What to do →
• a. In the FOSS4G meeting notes, which institution implemented the first live instance of the OpenGeoportal code?
• b. Please continue the FOSS4G meeting notes from their final sentence, keeping the same bulleted note style.

Exercise text →
§ §
FOSS4G

We had a great time at FOSS4G, here’s some photographic evidence:

Thanks to Keith Jenkins for the picture!

OpenGeoportal.org Birds of a Feather meeting at FOSS4G 2011
September 14, 2011
Notes written by Lisa Sweeney

Attending:
·     Stephen McDonald (Tufts)
·     Patrick Florance (Tufts) – via skype
·     Chris Barnett (Tufts) – via skype
·     David Siegel (Harvard)
·     Matt Bertrand (Harvard)
·     Lisa Sweeney (MIT)
·     Garey Mills (Berkeley)
·     John Ridener (Berkeley)
·     Patricia Carbajales (Stanford)
·     Renzo Sanchez-Silva (Stanford)
·     William (University of Alaska, Fairbanks: Geographic Information Network of Alaska (http://www.gina.alaska.edu/) – Will is involved in developing catalog and web mapping apps for the GINA group)
·     Laurie Allen (Haverford (part of Tri Co Colleges in PA), previously worked at Penn State)
·     Sean Gillies (NYU)
·     Brian Hamlin (David Byron Environmental Center; OSGEO CA chapter member)
·     Arnulf Christl (OSGEO)

Anticipated attendance, but did not make it:
·     Karel Charvat (CCSS)
·     Karen Payne (GIST, USAID, U of Georgia)-via skype
·     Massimo Di Stefano (RPI – WHOI)
·     Keith Jenkins (Cornell)
Brief Updates
·     OpenGeoportal is under a GPL license (http://www.gnu.org/).
·     The code is available through Google Code – http://code.google.com/p/opengeoportal/
·     More project information is available at: http://opengeoportal.org/
·     Berkeley has implemented the first live instance of the OpenGeoportal code: http://gis.lib.berkeley.edu:8080/ This instance includes geodata records from Berkeley, Harvard, MIT, MassGIS, Princeton, and Tufts.
·     Tufts anticipates going into production by the end of September. The demo site is at: http://geoportal-demo.atech.tufts.edu/
·     Chris Barnett is currently working on server side code to enable creation of one zip file of data selected from across multiple institutions by a user.
·     Berkeley has gotten about 400 data layers loaded
·     Stanford currently scanning ~300 topographic maps per day; 10 terabytes in first 6 months
·     Alaska polar data; collaborating with ACER and USGS – working towards common data sharing schema

Governance
Notes from the group:
·     We need to determine ways to make decisions and move forward as a community.
·     We are working with massive repositories – these institutions hold more data than most government entities. The opengeoportal provides a federated approach to rapid discovery of geospatial data. We want a stewarded, guided infrastructure. Geocommons provides a platform for people to contribute any data they want. The opengeoportal should provide discovery of quality, controlled data that is good for decision making – data that will persist 50 years from now. Partners, including USAID, and the UN hold the same vision.
·     Aim decision making towards consensus
·     A project steering committee could be enough to enable the decision making structure we need to move forward for now. We want to keep this a dynamic group so things can keep rolling. It could evolve into something more formal in the future. If we can avoid creating a legal entity we can be more nimble. We need to define what the governance committee is capable of.
·     It was asked “What is the highest purpose of this project? Is it truly a repository that grows into a thing of its own?” – A board with a voting structure with institutional identity could be VERY slow and very difficult to really let be free.
§ §
Data excerpt →

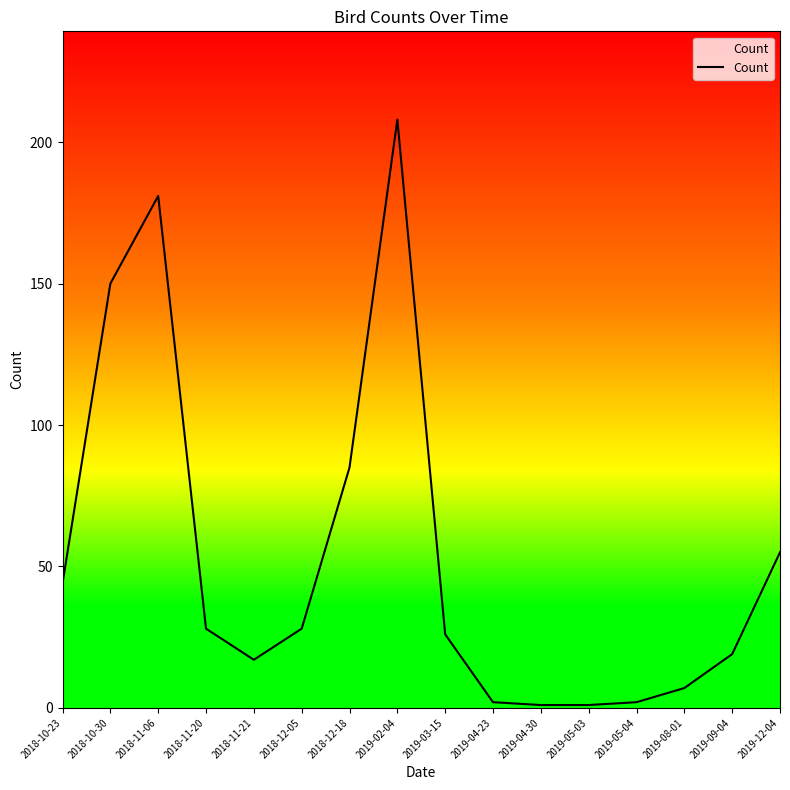

Reading left to right, transcribe all the data shown in this chart.

2018-10-23=44	2018-10-30=150	2018-11-06=181	2018-11-20=28	2018-11-21=17	2018-12-05=28	2018-12-18=85	2019-02-04=208	2019-03-15=26	2019-04-23=2	2019-04-30=1	2019-05-03=1	2019-05-04=2	2019-08-01=7	2019-09-04=19	2019-12-04=55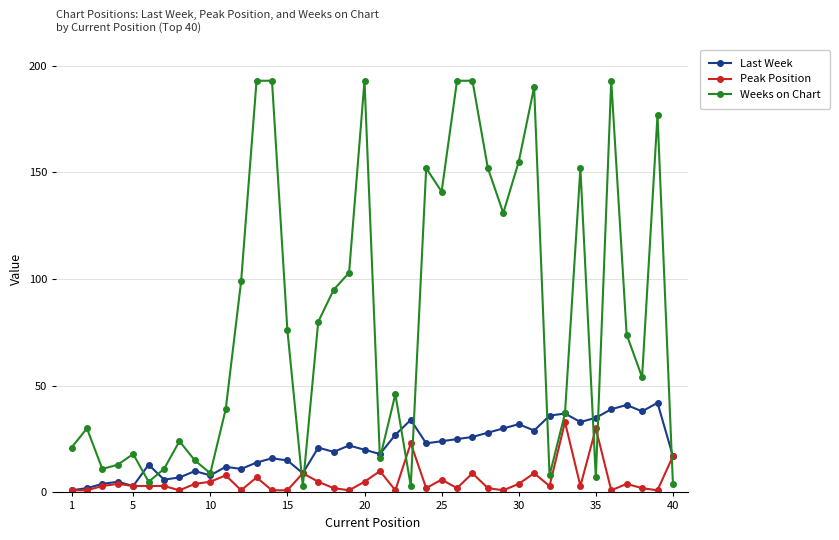

True or false: Peak Position has more than 0 points higher than both neighbors.

True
§ §
Replies →
• a. Berkeley

• b.
·     We want an organization that allows things to shift, change and mutate and come to new ways of dealing with the community. Currently this is limited.
·     We don’t want massive infrastructure and overheard around creating partnerships. Partnerships can gain more defined clarity as we move through real life circumstances. The Stanford NDIP grant could be used as an example of what it means to be a partner.
·     Use tools for communication that will enable openness for decision making and  across areas of interest (for example: some people may want to track what is going on across all realms including code development, user interface, metadata, data, etc; others may prefer to focus on particular realms). There is out of the box forum software that could provide an intro page/ centerplace with easy navigation into major topics/interest areas making it easy for people to follow the topics of interest to them.
·     Should those contributing more have a stronger voice? There are multiple ways of contributing, for example: code, data sharing, personal involvement and leadership.
·     There needs to be a way for people to communicate ideas and concerns and update statuses
·     What types of powers are needed from institutions? For OSGEO– some people come as individuals, some come with institutional backing
·     Including international data and working with international institutions is something to work towards.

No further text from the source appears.